According to a recent Mashable report, poor security practice at LinkedIn allowed for hackers to successfully access the passwords of more than 6.5 million account holders.
These passwords showed up on a Russian forum in SHA-1 (hashed) format to prove that the hackers had indeed succeeded in penetrating LinkedIn.
As LinkedIn cookies are not encrypted and expire only a year after being accessed, security software provider, ESET Southern Africa warns local users to update all their social media passwords immediately, or run the risk of having their personal profile invaded.
With LinkedIn being a business-oriented social networking site, professionals share real, personal and industry information with their contacts, as opposed to what party they plan to attend or which games they are playing, which may be seen on networks like Facebook.
“There is a good chance that if the hacker(s) achieved access to LinkedIn passwords then they also know the corresponding LinkedIn usernames, i.e. the matching email address of the account owner,” said Carey van Vlaanderen, CEO of ESET Southern Africa. “Besides changing your password regularly, it’s a good idea to review your user settings and try to understand, limit or narrow access to your key information to those with whom you intend to share.”
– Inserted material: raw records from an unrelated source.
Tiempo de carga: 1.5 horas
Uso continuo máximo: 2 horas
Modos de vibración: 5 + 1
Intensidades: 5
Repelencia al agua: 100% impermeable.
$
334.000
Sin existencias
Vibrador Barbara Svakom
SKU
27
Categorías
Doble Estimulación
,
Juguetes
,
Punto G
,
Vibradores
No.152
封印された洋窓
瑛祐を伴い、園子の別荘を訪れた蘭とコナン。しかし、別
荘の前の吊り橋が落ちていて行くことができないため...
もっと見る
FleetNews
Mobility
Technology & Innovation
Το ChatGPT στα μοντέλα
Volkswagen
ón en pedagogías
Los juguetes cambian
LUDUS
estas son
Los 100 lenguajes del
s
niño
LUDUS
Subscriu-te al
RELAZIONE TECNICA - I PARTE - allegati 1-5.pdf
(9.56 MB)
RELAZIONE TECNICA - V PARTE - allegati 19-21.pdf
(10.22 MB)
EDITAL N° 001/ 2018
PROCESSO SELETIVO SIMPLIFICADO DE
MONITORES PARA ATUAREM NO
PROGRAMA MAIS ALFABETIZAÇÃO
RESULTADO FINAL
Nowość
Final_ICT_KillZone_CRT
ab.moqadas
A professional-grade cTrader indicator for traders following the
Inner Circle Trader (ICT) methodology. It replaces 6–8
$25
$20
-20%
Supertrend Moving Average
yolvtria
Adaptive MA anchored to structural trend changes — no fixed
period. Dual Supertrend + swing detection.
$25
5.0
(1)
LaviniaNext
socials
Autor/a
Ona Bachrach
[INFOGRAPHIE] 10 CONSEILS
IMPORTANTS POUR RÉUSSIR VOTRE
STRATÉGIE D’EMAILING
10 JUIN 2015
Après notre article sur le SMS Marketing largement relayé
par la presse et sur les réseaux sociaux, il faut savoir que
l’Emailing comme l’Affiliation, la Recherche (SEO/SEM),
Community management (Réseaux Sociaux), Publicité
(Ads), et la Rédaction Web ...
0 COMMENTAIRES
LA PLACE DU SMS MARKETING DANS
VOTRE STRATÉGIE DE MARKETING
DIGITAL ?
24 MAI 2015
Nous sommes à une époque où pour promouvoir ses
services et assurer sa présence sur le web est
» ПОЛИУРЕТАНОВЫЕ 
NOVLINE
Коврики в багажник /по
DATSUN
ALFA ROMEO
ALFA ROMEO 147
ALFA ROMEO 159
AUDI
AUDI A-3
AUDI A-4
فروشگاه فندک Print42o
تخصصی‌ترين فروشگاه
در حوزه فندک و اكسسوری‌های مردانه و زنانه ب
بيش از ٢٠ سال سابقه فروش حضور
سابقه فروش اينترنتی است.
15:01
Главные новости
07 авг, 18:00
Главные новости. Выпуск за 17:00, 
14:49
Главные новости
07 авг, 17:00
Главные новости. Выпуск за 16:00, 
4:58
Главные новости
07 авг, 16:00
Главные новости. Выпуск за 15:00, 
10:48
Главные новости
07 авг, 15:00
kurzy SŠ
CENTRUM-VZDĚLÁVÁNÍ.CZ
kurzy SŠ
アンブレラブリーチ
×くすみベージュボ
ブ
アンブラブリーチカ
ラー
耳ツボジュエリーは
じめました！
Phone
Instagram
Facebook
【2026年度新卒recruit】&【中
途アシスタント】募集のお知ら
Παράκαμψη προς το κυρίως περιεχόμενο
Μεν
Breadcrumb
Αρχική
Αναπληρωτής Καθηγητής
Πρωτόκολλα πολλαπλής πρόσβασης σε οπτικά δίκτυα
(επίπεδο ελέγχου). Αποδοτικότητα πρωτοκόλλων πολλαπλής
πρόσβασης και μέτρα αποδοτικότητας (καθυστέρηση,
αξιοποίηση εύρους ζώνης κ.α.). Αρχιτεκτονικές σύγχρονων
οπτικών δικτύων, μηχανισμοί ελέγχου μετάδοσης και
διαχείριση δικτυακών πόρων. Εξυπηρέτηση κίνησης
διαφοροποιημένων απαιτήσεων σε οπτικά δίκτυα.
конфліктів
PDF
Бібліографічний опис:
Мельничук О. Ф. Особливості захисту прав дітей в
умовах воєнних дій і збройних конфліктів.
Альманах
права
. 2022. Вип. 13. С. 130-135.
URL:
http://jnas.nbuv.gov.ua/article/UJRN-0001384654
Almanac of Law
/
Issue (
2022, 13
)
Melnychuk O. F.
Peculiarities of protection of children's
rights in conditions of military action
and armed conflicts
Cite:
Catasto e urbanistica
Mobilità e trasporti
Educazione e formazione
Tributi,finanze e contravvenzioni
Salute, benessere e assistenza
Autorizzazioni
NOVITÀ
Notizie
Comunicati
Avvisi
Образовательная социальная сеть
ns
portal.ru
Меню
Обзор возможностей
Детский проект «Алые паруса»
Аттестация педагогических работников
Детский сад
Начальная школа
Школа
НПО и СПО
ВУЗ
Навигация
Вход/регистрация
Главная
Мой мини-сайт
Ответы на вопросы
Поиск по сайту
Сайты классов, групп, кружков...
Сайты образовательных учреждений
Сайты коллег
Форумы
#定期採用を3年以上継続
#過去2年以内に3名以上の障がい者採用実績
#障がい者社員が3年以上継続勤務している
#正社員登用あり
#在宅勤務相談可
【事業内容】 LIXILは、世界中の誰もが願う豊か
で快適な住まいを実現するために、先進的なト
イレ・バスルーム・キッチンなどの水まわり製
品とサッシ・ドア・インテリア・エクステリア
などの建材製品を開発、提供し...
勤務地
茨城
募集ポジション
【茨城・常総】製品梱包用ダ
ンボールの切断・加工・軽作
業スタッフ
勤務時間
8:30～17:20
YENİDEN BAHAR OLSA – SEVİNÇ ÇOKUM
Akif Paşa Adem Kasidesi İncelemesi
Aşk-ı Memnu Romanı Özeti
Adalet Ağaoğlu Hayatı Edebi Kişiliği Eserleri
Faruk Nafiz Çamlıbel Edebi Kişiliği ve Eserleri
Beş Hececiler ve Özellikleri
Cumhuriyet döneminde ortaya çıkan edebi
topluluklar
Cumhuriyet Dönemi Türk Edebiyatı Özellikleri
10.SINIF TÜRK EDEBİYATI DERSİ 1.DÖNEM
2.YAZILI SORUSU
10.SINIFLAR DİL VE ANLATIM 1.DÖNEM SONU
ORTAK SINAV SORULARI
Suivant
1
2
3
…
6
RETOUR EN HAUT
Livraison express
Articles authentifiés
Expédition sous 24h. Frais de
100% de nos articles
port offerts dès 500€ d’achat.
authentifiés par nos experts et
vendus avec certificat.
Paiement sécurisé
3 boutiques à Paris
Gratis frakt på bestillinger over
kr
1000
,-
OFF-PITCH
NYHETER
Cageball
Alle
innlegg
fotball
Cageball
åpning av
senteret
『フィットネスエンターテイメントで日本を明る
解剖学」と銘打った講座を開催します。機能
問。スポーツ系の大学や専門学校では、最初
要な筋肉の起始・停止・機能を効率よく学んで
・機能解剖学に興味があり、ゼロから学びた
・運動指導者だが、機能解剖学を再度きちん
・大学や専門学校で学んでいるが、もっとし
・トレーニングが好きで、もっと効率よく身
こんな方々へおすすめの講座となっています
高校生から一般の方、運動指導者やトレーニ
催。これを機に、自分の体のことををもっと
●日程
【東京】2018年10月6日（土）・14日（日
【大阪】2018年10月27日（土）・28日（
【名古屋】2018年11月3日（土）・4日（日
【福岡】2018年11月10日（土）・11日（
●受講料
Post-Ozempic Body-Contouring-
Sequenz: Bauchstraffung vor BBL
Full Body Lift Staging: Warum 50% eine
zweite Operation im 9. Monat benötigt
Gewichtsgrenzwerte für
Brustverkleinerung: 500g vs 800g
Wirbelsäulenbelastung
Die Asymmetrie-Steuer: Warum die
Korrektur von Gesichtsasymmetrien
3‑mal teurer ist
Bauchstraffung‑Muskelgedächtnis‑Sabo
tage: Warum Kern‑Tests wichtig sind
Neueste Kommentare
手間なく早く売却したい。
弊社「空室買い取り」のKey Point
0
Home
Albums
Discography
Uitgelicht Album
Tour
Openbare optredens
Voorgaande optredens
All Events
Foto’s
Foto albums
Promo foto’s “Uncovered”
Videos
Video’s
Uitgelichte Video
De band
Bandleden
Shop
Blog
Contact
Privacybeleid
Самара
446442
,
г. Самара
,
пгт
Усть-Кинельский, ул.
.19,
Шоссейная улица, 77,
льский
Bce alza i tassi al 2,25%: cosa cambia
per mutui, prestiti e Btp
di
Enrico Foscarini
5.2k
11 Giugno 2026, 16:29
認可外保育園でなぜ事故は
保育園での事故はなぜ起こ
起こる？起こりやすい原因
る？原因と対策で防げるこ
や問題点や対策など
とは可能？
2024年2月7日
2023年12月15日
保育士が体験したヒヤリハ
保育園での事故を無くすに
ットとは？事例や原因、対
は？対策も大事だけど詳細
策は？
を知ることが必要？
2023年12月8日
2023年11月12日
For the time being ESET advises South Africans that cookies should be deleted and unsecured wireless network connections are kept to a minimum. In doing so, users can help prevent unintended data sprawl, which in turn means that other user accounts, which might become compromised, won’t have as much of a direct effect on personal information.
Van Vlaanderen also issued the following warning to SA LinkedIn users, “It’s important that you don’t confirm your LinkedIn email address and password in a pop-up browser or on any other membership site.” Instead, navigate to the LinkedIn site directly by typing in the full URL in the address bar.